Self-Awareness Is Essential.
Reinforce positive foundations, and repeat what is important. Repetition is an essential component of learning. It takes a confident person not to want a “yes” person.
Relate the metrics you use for projects. Share your criteria for performance reviews or team assignments. Use the Three-Phase Loop: Implement, monitor and adjust. This way, no issue can get too far without an opportunity to correct it. This formula builds confidence because there are check points along the way. It is a clean measure.
That which gets measured gets done.
That which gets done gets rewarded (acknowledged).
That which gets rewarded gets repeated.
Teach new managers to open a space and invite collaborative, innovative thinking and behavior with their teams. Show them how to set the boundaries, review the rules and let them soar. Such a foundation fosters clear communications and clarity of purpose. Keep your word, and don’t move the goal posts that create uncertainty and lack of trust.
Inspire passion rather than fear. You want people not to come to you for everything. Autonomy reduces interruptions!
Whom Will the New Managers Influence?
There is no such thing as control – only mastery. Managers have the ability to influence others. They can make a direct impact on talent retention. That’s why I recommend an emotionally intelligent training model that sets up new managers to drive innovation and encourage individual contribution.

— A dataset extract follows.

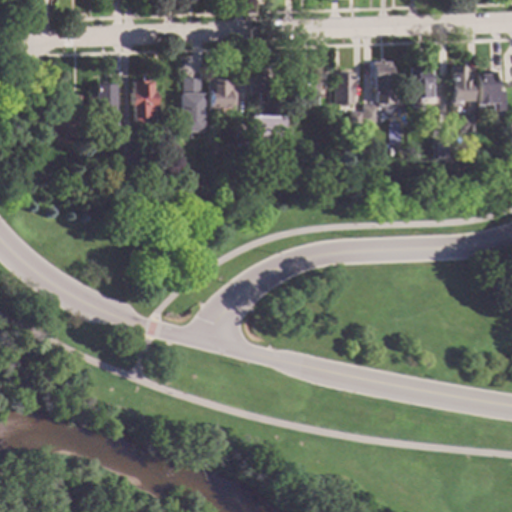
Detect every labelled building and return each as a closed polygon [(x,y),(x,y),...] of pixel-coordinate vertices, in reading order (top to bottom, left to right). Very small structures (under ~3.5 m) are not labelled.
[(390,62),(389,90),(371,89),(372,61),(390,62)] [(433,81),(429,81),(429,85),(426,85),(426,99),(421,99),(421,109),(409,109),(409,85),(407,85),(406,65),(432,65),(433,81)] [(339,73),(351,73),(351,104),(332,104),(331,70),(339,70),(339,73)] [(327,72),(326,87),(315,86),(314,105),(303,105),(303,97),(293,97),(294,81),(317,83),(318,71),(327,72)] [(494,90),(501,90),(502,115),(490,115),(490,103),(474,103),(473,72),(494,71),(494,90)] [(470,100),(460,100),(461,106),(449,106),(448,74),(469,74),(470,100)] [(276,118),(281,118),(281,138),(246,138),(246,116),(264,116),(264,90),(246,90),(246,75),(276,75),(276,118)] [(197,93),(199,93),(200,132),(176,132),(175,93),(179,93),(179,78),(196,78),(197,93)] [(233,109),(206,109),(206,79),(233,79),(233,109)] [(148,92),(150,92),(150,103),(155,103),(155,116),(148,116),(148,122),(129,122),(128,81),(148,81),(148,92)] [(110,112),(93,111),(93,85),(111,85),(110,112)] [(77,138),(54,138),(54,129),(38,135),(30,116),(53,107),(53,96),(77,96),(77,138)] [(376,124),(360,124),(360,105),(376,105),(376,124)] [(358,113),(358,127),(347,127),(347,112),(358,113)] [(473,133),(457,133),(457,115),(472,115),(473,133)] [(243,140),(234,140),(233,123),(243,123),(243,140)] [(118,147),(104,147),(104,131),(118,131),(118,147)] [(448,159),(431,159),(431,141),(448,140),(448,159)] [(133,142),(132,166),(119,165),(120,141),(133,142)] [(367,157),(362,163),(357,158),(361,152),(367,157)]
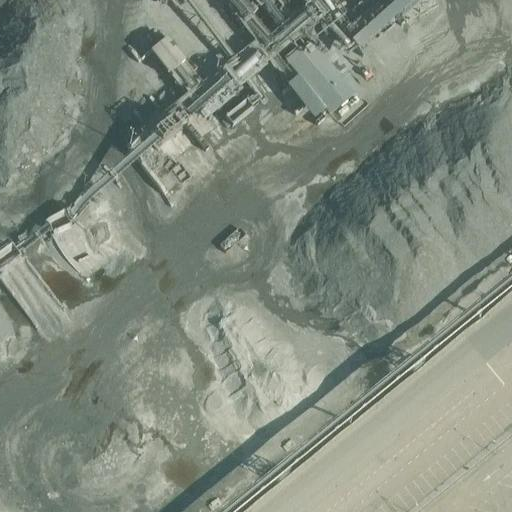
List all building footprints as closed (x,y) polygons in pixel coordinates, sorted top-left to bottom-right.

People want to know their work matters. It is important that your training supports their ability to connect with values and offer a contribution. That ability supports individual fulfillment beyond a paycheck and is a key selling indicator in knowledge transfer.
Your approach will differ whether the new person is an internal promotion or comes from outside the company. Either way, it is useful to tune in the new manager to the company’s cultural morés. In the “universe” of your company, show them options for successful outcomes, like how to cut through red tape. Give them your top two “secret sauce recipes” they need to succeed in their new role. Create a positive, engaging experience new managers can model and pass on. Consider activities to create awareness of different learning and behavioral styles – visual, audio and tactile or a combination of them.
Participants learn easily when offered a context. Here are several ways you can provide context during training. Engagement is key to success in all of them.
- Visual models: Venn diagrams are particularly helpful to show areas of overlap. Have learners create infographics to explain a process in their department. These activities encourage creativity and sequential thinking.
- Interactive models: Fun learning sets a positive pace. Video exercises and reading aloud can help new managers boost their influence. For example, most people are unaware of how the sound of their voice impacts others. Tone and word choice can affect credibility.
- Provide a group identity. Use the “class of (year)” label so participants bond, build comeraderie and have a shared-identity experience. They will connect and turn to each other for ongoing support and collaboration much like college classmates.
- Discuss the role of social learning as an outreach to remote team members to add variety in distributing information.
- Ask learners what strategy they will use to archive and conduct knowledge transfer to new units under their leadership.
- Encourage research on topics that affect the new managers and their teams. Have them bring their research to the next training session. Show them how to set their own objectives and goals and how to attach purpose for their department’s benefit.
- Hold a certification ceremony: Mark it as an important occasion. Employees will share positivity when it is given permission to flourish.
You Are the New Manager’s Coach.
Training professionals are the keepers of the secret sauce. Adopt and learn a coaching style for your training; do not be a “teller,” but be a support system. Learn about the person’s behavior style and what is important to them to achieve their goals. Be the advocate, be a navigator and have fun! Inspire the new manager to create a coaching style. (For example, have them research the use of inclusive language.)
Understand the Individuals You Lead.
Reinforce your commitment to supporting the new manager’s achievements to reach the summit together. You must share the map, and leave room for their input to reach the top.
This approach is optimistic and emphasizes value in the new manager’s thoughts. Consider how these recommendations can set the foundation for trust in your leadership and make a positive impact on your company.